## [Keypoint coordinate data]
╭──

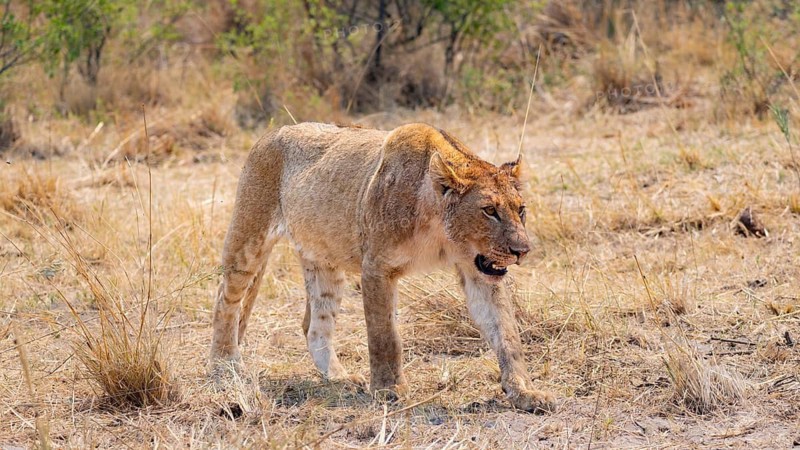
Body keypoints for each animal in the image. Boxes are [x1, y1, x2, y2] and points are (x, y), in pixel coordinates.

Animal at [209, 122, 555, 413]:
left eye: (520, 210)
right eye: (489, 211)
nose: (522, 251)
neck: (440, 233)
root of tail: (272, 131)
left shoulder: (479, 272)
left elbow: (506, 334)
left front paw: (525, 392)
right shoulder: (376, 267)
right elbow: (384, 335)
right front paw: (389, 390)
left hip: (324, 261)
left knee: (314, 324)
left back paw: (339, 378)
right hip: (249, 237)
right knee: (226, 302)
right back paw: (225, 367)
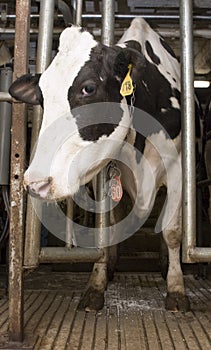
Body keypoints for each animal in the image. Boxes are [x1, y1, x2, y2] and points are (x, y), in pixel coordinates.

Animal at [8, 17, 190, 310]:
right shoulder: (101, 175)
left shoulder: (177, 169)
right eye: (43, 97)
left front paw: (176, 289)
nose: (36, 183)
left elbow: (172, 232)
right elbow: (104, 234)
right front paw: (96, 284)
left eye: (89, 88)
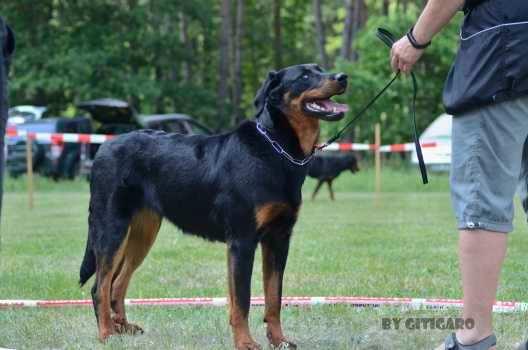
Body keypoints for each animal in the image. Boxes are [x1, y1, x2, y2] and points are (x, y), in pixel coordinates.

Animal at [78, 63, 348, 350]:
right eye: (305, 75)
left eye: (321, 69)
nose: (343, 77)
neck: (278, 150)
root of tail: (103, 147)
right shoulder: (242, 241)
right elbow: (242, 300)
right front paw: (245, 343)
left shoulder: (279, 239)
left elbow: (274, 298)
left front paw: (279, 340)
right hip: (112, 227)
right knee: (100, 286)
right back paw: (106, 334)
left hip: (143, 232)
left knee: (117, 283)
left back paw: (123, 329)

╰──
╭──

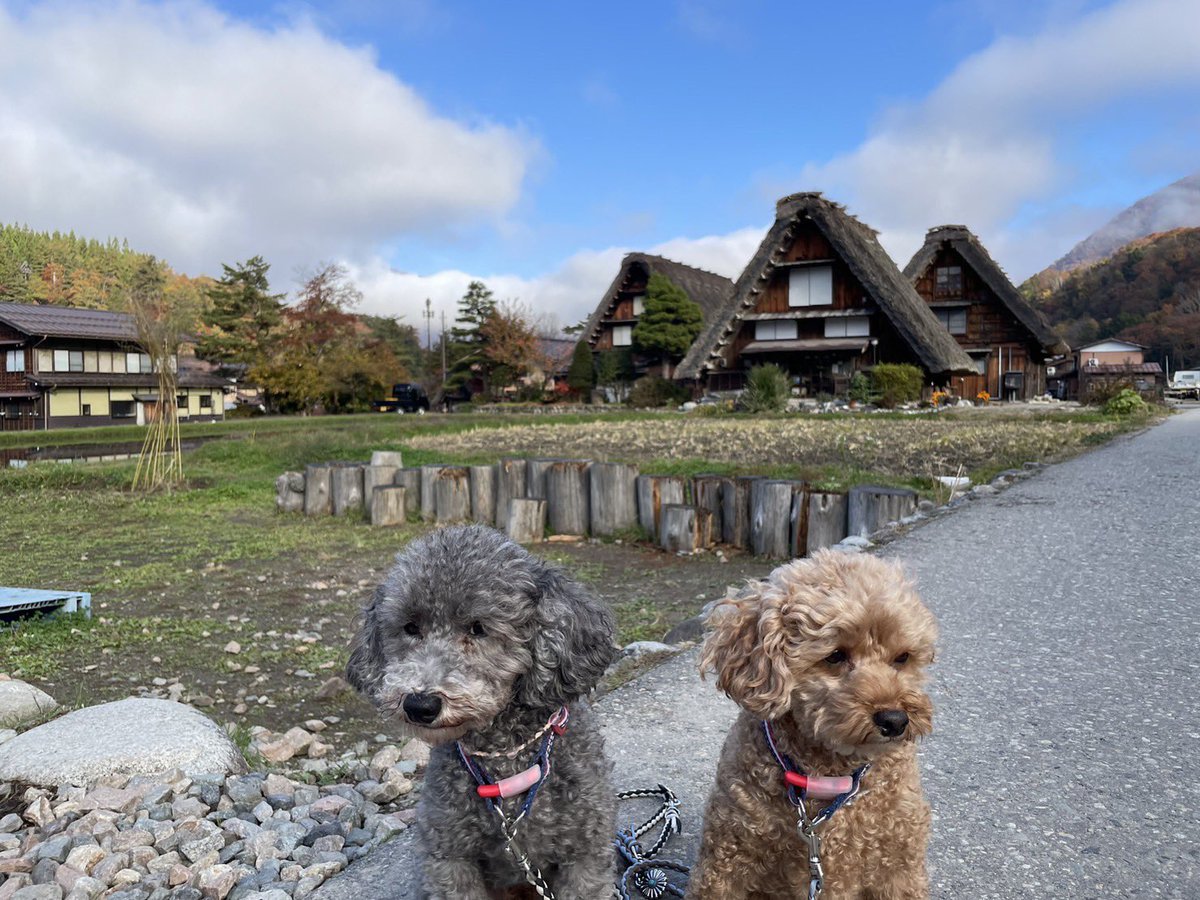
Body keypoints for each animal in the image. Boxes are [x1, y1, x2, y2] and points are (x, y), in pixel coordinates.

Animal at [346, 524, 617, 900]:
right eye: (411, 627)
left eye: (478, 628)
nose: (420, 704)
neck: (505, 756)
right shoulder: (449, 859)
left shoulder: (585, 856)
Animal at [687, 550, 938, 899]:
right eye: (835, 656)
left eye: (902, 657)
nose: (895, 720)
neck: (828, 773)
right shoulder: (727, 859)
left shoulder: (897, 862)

╰──

## [About this task]
Of the lines above, extract only those from the line with "left front paw: (279, 340)" to the line with "left back paw: (123, 329)", both included, exactly as written.

## [Result of this task]
left front paw: (279, 340)
right hip: (112, 227)
right knee: (100, 286)
right back paw: (106, 334)
left hip: (143, 232)
left knee: (117, 283)
left back paw: (123, 329)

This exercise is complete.